Norwegian has been in private talks about a joint venture to help solve its problems. Although details of the venture haven’t been made clear, it’s likely that the new entity could take over the airline’s debt obligations on its current aircraft orders, thereby relieving some pressure on cashflow for the airline.
Daniel Roeska, an analyst with Bernstein who covers the European transportation sector, told TPG via email that the venture would have to be carefully crafted “in order to bridge the gap in book equity” and avoid the covenant breach.
Completing another capital raise could also be a solution for the troubled carrier. Earlier this year, the airline raised $168 million to help cover rising fuel costs and fund its expansion after posting larger than expected losses in the first quarter of the year. If their plan to divest their current aircraft orders falters, a capital infusion could be a way to stabilize the company — for the near term at least.
Roeska said that “even with lower fuel prices, operating losses will likely dilute book equity value below the critical threshold of 1.5bn NOK.” The resulting breach could allow the debt holder to “call the debt” and demand repayment in full immediately.
In fairness to Norwegian, the debt breach scenario is speculation by the market on one possibility should the company not be able to execute its plan for stabilization.
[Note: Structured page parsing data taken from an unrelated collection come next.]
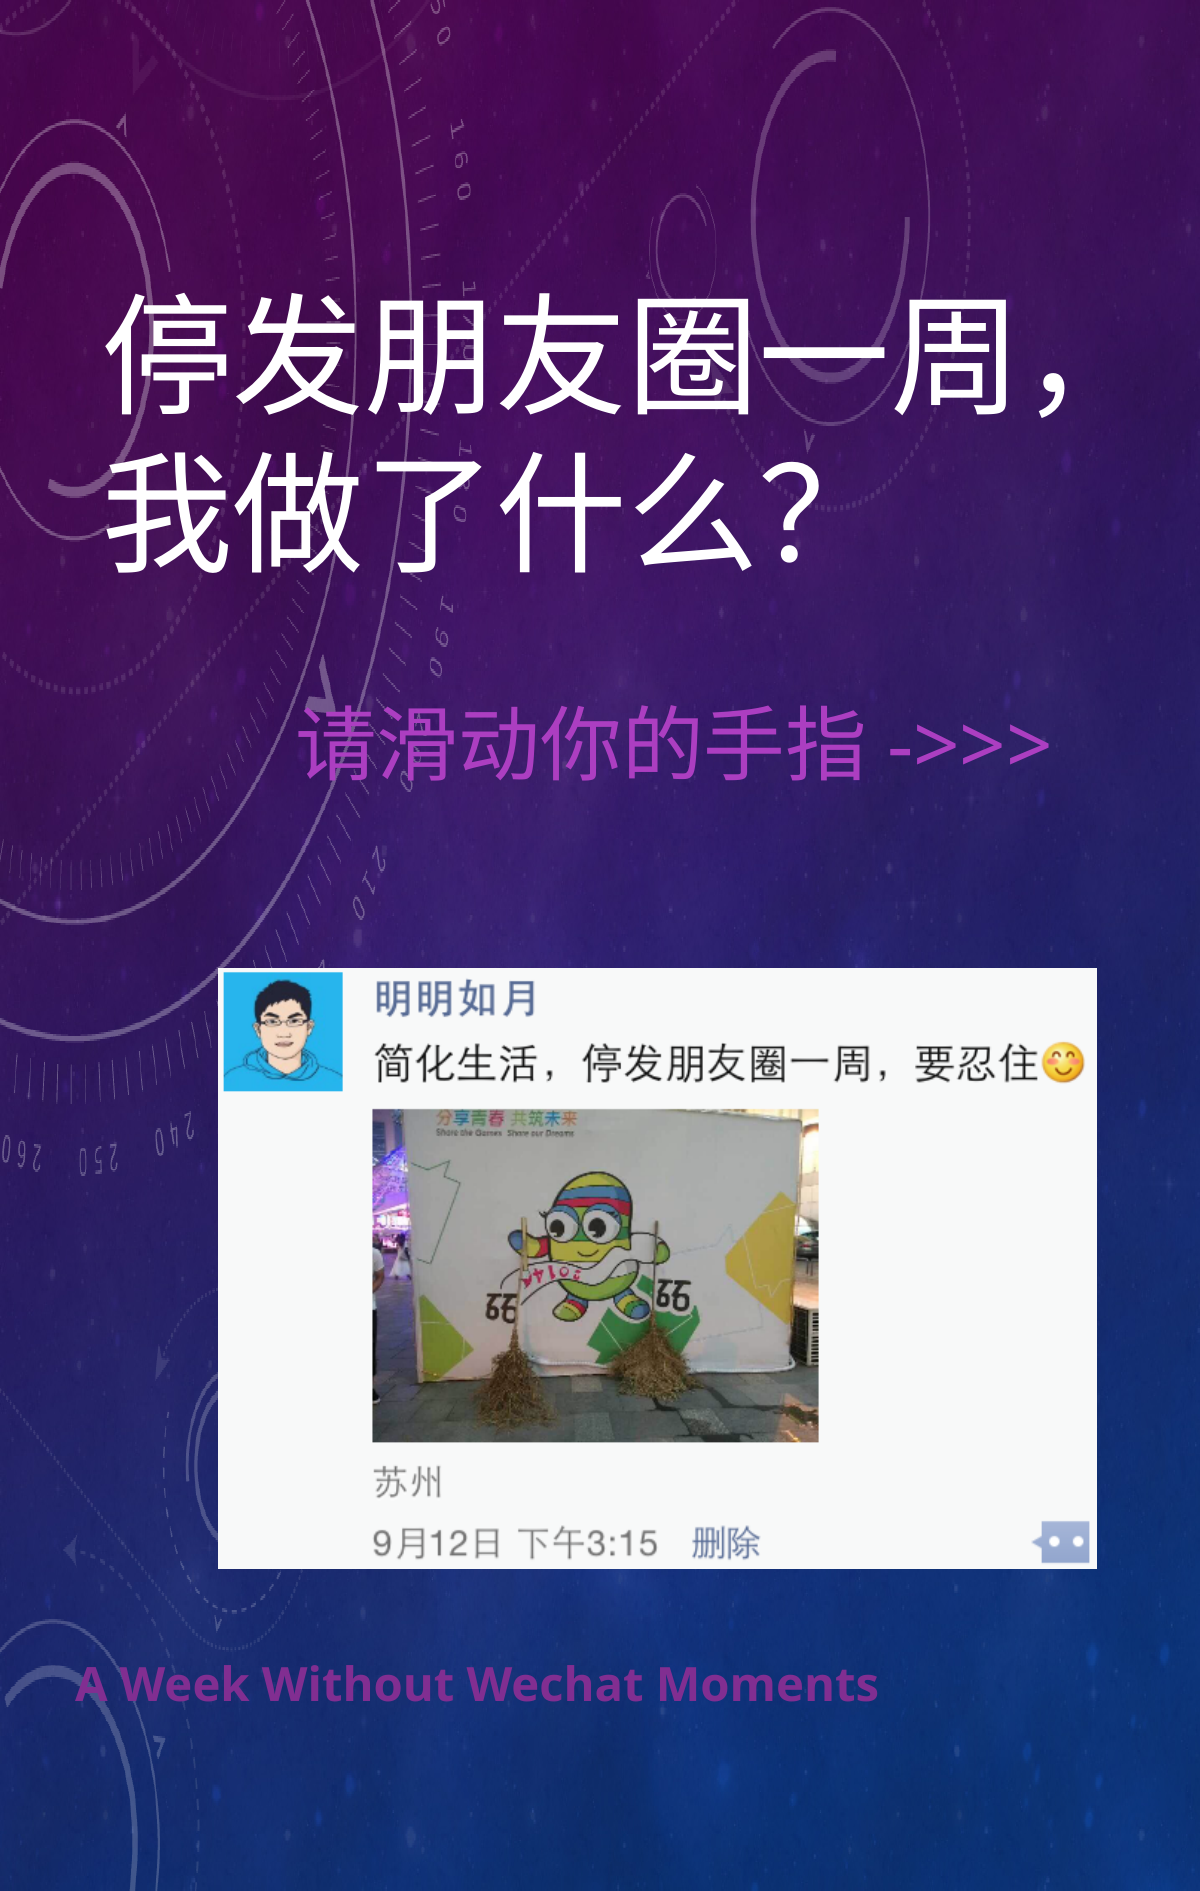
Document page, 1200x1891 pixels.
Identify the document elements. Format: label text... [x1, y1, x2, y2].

picture [0, 0, 1200, 1891]
text_box 请滑动你的手指->>> [274, 697, 1200, 802]
text_box A Week Without Wechat Moments [54, 1643, 929, 1769]
title 停发朋友圈一周， 我做了什么？ [86, 242, 1180, 596]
The airline’s statement would have us believe that the company is confident in its ability to level the wings, while the market is speculating on worst-case scenarios.
Either way, if you have tickets booked on Norwegian in the near term it might be a good idea to review your travel protection offered by your credit card in the event that the market has the right call, and Norwegian fails to navigate its way out of the current situation.
For now, it’s too early to definitively state what the outcome will be for the troubled carrier. One thing is for sure: the market will be keeping a close eye on the airline in the coming days and months.